1.O.2. Electroporation-induced Pore (EiP) Family
Electroporation, the transient increase in the permeability of cell membranes when exposed to a high electric field, is an established in vitro technique and is used to introduce DNA or other molecules into cells. When the trans-membrane voltage induced by an external electric field exceeds a certain threshold (normally 0.2-1 V), a rearrangement of the molecular structure of the membrane occurs, leading to pore formation in the membrane and a considerable increase in the cell membrane permeability to ions, molecules and even macromolecules. This phenomenon is, potentially, the basis for many in vivo applications such as electrochemotherapy and gene therapy (Chen et al. 2006). Electrochemotherapy (ECT) can be used for the treatment for metastatic nodules of solid tumors on the skin or subcutaneous tissue. ECT is a combination of a physical effect, cell membrane poration, and cytotoxic drug administration (Giardino et al. 2006).

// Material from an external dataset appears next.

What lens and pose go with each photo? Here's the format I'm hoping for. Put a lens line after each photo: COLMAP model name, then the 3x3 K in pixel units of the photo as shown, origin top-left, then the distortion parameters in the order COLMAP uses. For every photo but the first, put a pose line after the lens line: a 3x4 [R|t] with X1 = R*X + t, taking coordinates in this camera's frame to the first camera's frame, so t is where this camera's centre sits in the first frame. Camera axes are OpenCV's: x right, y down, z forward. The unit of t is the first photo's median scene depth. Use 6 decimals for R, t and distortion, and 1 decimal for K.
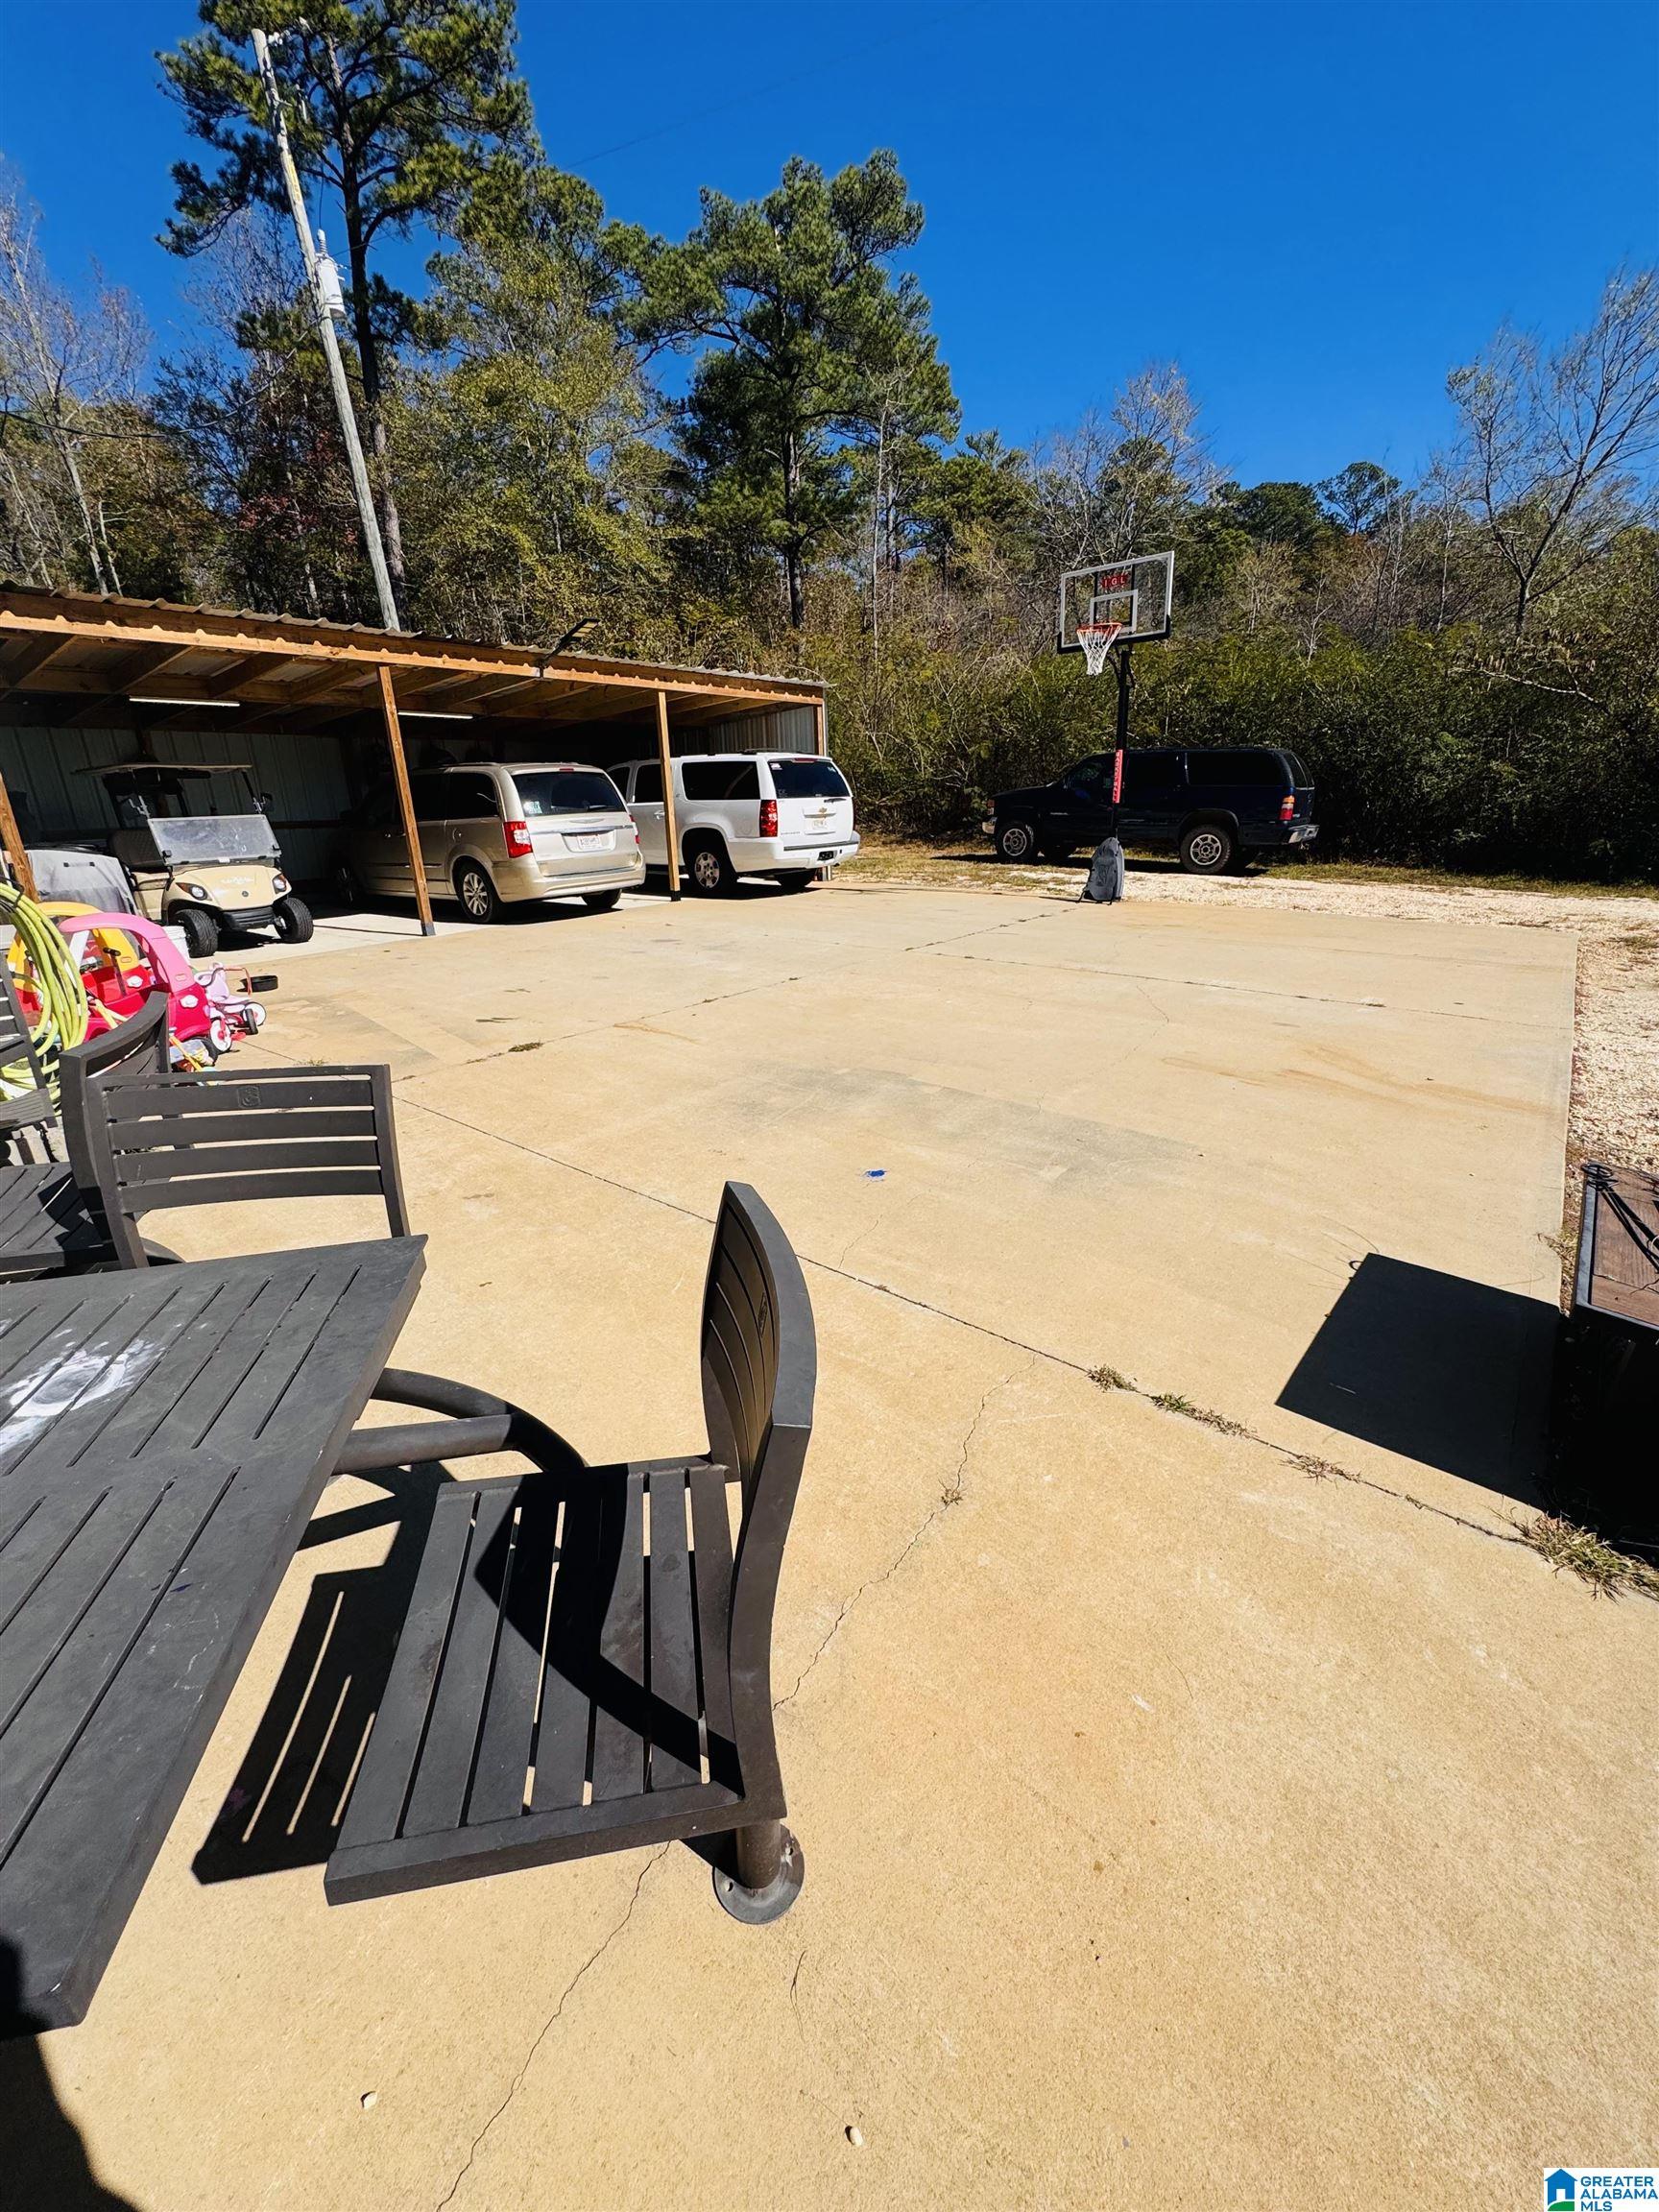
lens RADIAL K [[880.4, 0, 827.5], [0, 880.4, 1102.1], [0, 0, 1]] dist [-0.002125, -0.000151]
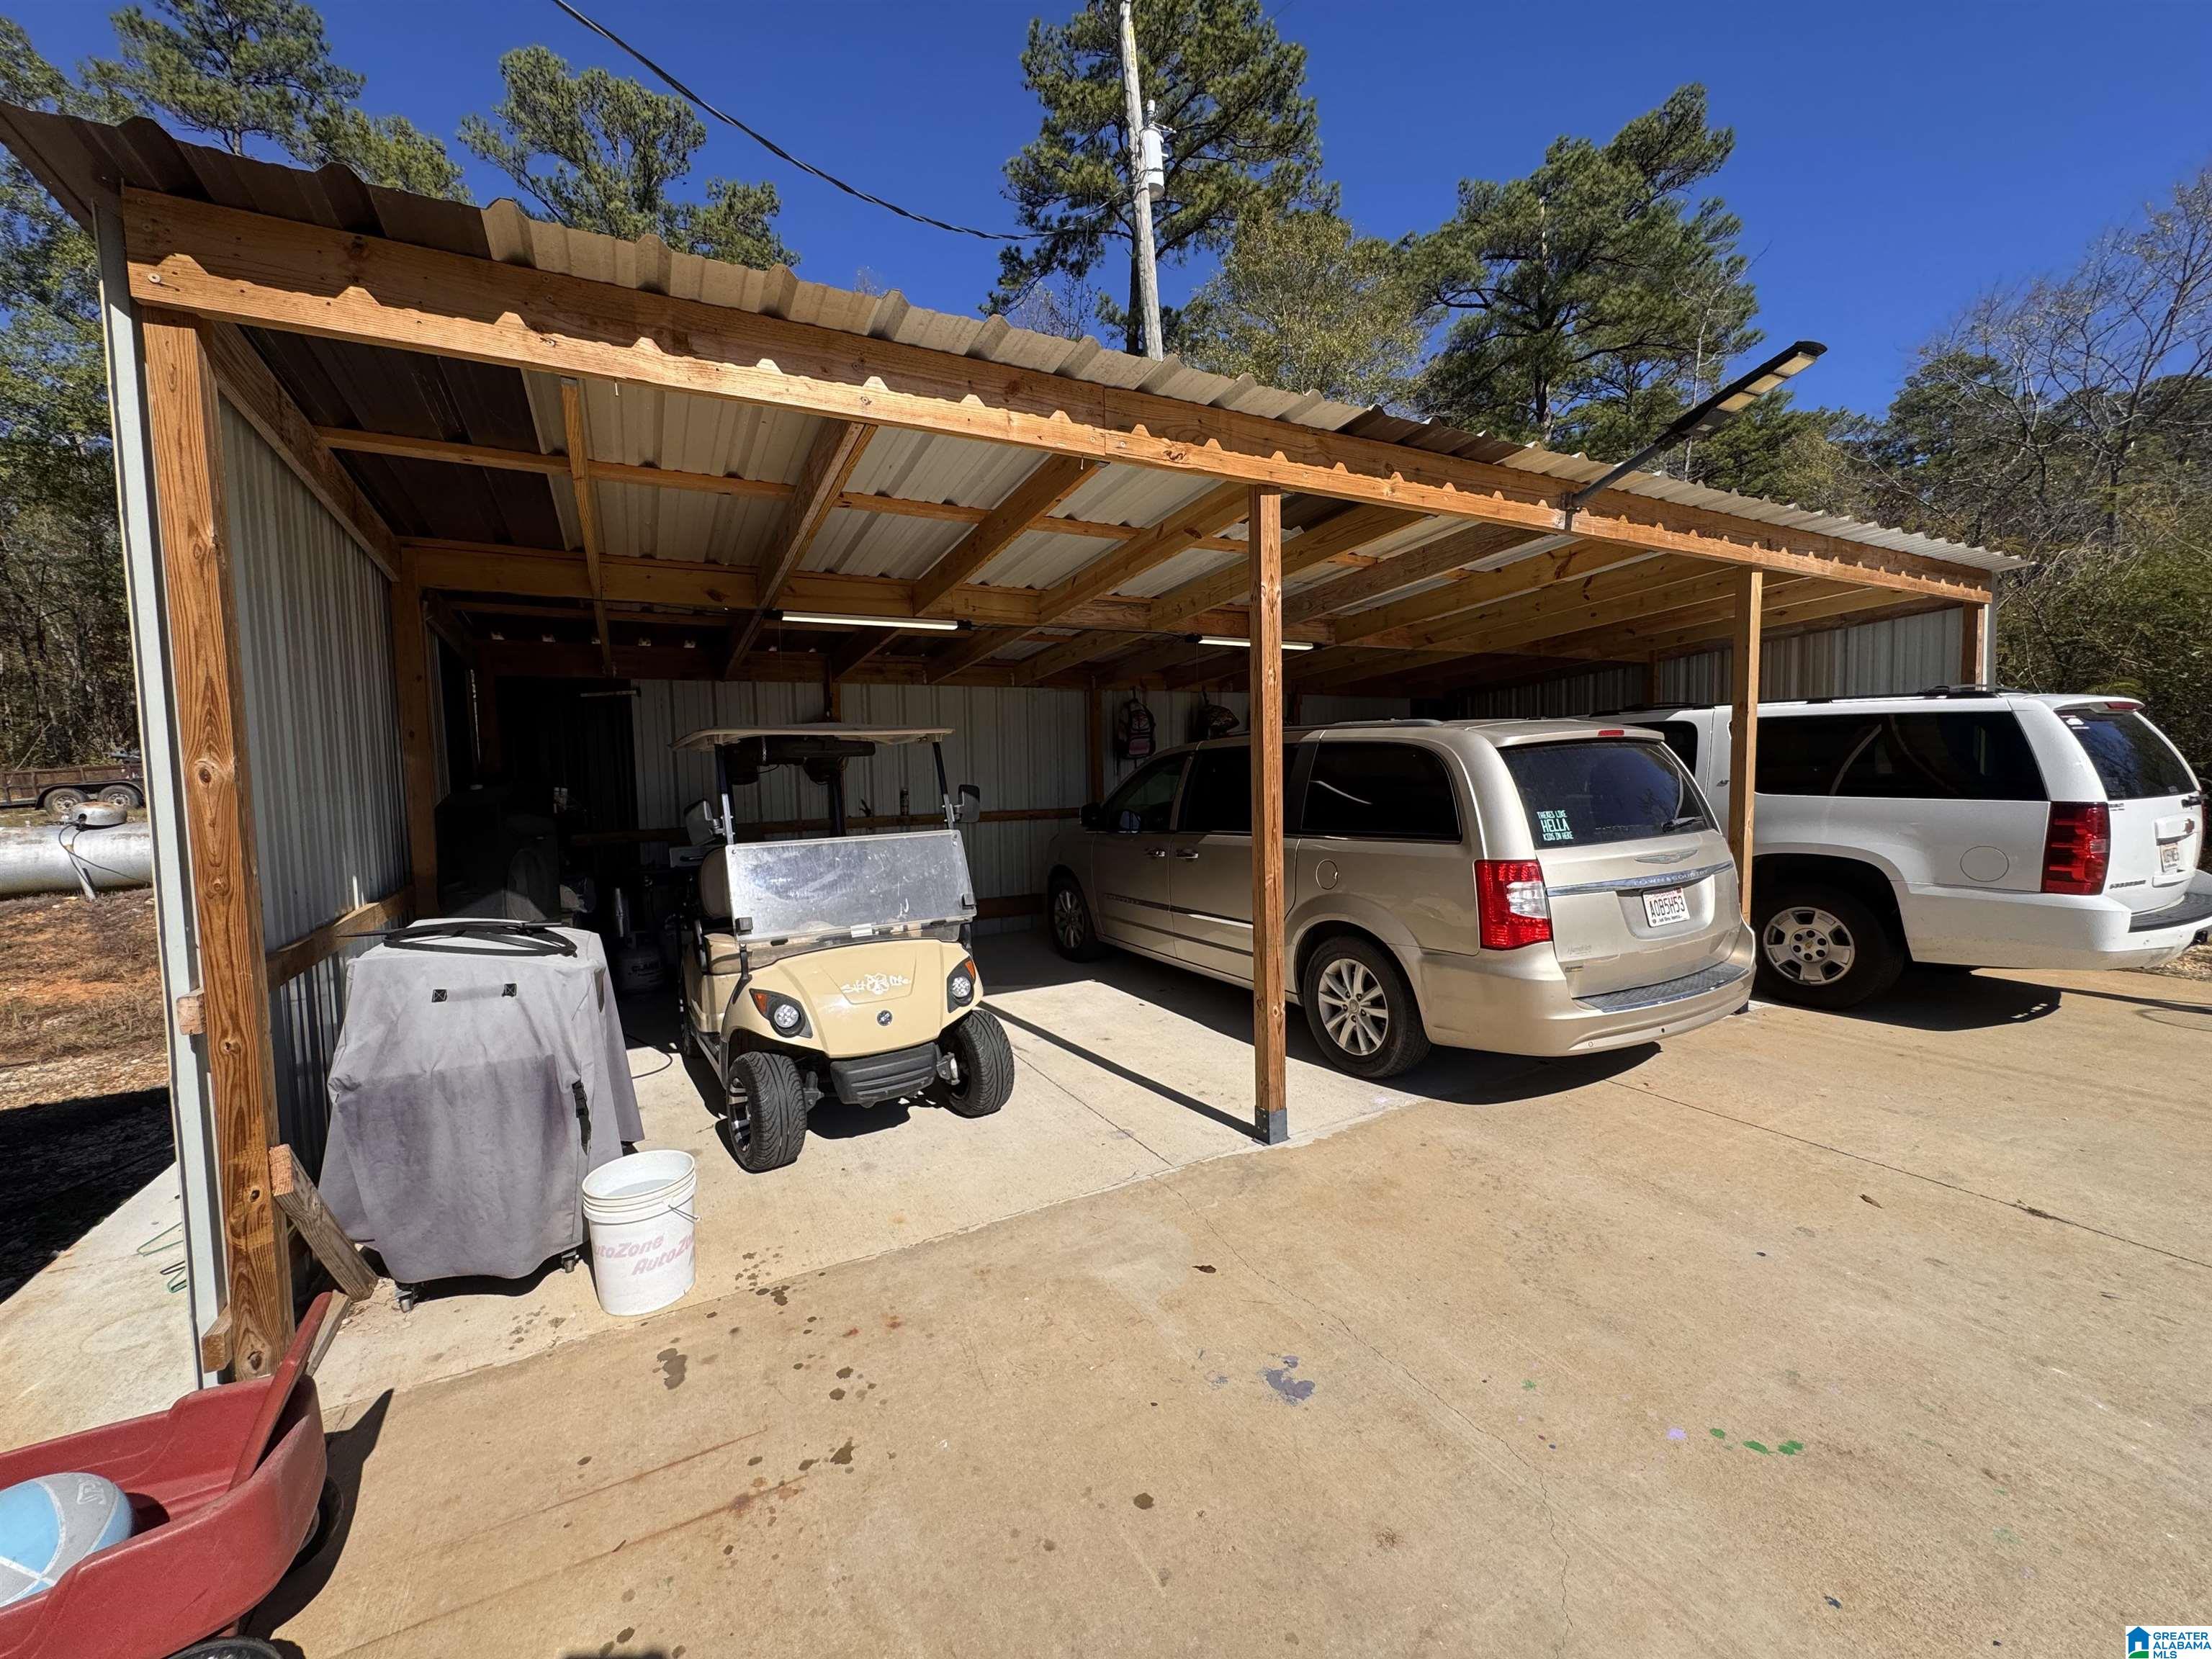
lens RADIAL K [[880.4, 0, 1101.8], [0, 880.4, 828.5], [0, 0, 1]] dist [-0.002125, -0.000151]
pose [[0.916558, 0.034577, -0.398405, -0.311981], [-0.133354, 0.965658, -0.222981, -0.188911], [0.377013, 0.257504, 0.889693, 0.496790]]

Single-cell electroporation (SCEP) has emerged for single-cell studies. When a large enough electric field is applied to a single cell, transient nano-pores form in the cell membrane allowing molecules to be transported into and out of the cell (Wang et al. 2010). Unlike bulk electroporation, in which a homogenous electric field is applied to a suspension of cells, in SCEP, an electric field is created locally near a single cell. Pore formation has been discussed from theoretical and experimental approaches. Current SCEP techniques using microelectrodes, micropipettes, electrolyte-filled capillaries, and microfabricated devices are all thoroughly discussed for adherent and suspended cells. SCEP has been applied in in-vivo and in-vitro studies for delivery of cell-impermeant molecules such as drugs, DNA, and siRNA, and for morphological observations (Wang et al. 2010). Lipid pores can be induced by external fields, stress, and peptides (Kirsch and Böckmann 2016).

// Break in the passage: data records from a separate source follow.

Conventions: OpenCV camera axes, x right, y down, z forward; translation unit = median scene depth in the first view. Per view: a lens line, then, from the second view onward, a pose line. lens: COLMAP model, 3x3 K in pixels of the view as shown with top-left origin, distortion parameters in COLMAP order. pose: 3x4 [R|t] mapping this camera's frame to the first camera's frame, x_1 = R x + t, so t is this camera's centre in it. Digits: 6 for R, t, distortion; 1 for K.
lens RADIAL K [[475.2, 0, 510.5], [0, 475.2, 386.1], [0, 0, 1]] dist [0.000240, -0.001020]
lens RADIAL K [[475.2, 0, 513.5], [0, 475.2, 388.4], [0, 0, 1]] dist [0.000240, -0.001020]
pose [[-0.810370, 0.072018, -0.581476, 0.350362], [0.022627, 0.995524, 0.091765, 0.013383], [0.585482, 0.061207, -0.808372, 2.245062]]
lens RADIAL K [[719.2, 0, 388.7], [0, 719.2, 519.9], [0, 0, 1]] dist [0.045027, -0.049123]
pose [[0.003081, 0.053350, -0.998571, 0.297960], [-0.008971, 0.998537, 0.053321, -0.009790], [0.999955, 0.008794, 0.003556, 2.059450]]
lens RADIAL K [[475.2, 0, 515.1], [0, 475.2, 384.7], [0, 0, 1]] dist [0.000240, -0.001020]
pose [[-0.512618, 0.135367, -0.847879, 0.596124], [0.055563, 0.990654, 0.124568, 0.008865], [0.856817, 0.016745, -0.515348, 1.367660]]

The applications of nanosecond, megavolt-per-meter electric field pulses to biological systems show cellular and subcellular electric field induced effects of electroporation. The absolute rate theory, with experimentally based parameter input, is consistent with membrane pore creation on a nanosecond time scale. Use of a Smoluchowski equation-based model for a planar cell membrane patch exposed to a 10 ns trapezoidal pulse with 1.5 ns rise and fall times, reversible supraelectroporation behavior in terms of transmembrane voltage, pore density, membrane conductance, fractional aqueous area, pore distribution, and average pore radius has been determined (Vasilkoski et al. 2006). Pore creation dominates the electrical response, and pore expansion proved to be negligible on this ns time scale.
Electroporation (EP) involves both nonlinear biophysical processes and complex geometries. When exposed to strong electric fields, the formation of pores within a cell membrane increases the membrane permeability. Discontinuous Galerkin (DG) finite element methods can directly enforce these flux jumps across the thin cell membrane interface. Sweeney and Davalos 2018 implemented a DG finite element method to model the electric field, pore formation, and transmembrane flux of charged solutes during EP. Kotnik et al. 2019 reviewed the field of electroporation. They first reviewed evidence for electrically induced membrane permeability, its correlation with transmembrane voltage, and continuum models of electropermeabilization that disregard the molecular-level structure and events. Second, they present insights from molecular-level modeling, particularly atomistic simulations that enhance an understanding of pore formation. Third, they discuss evidence of chemical modifications of membrane lipids and functional modulation of membrane proteins affecting membrane permeability. Finally, they consider remaining challenges for a full understanding of electroporation and electropermeabilization (Kotnik et al. 2019).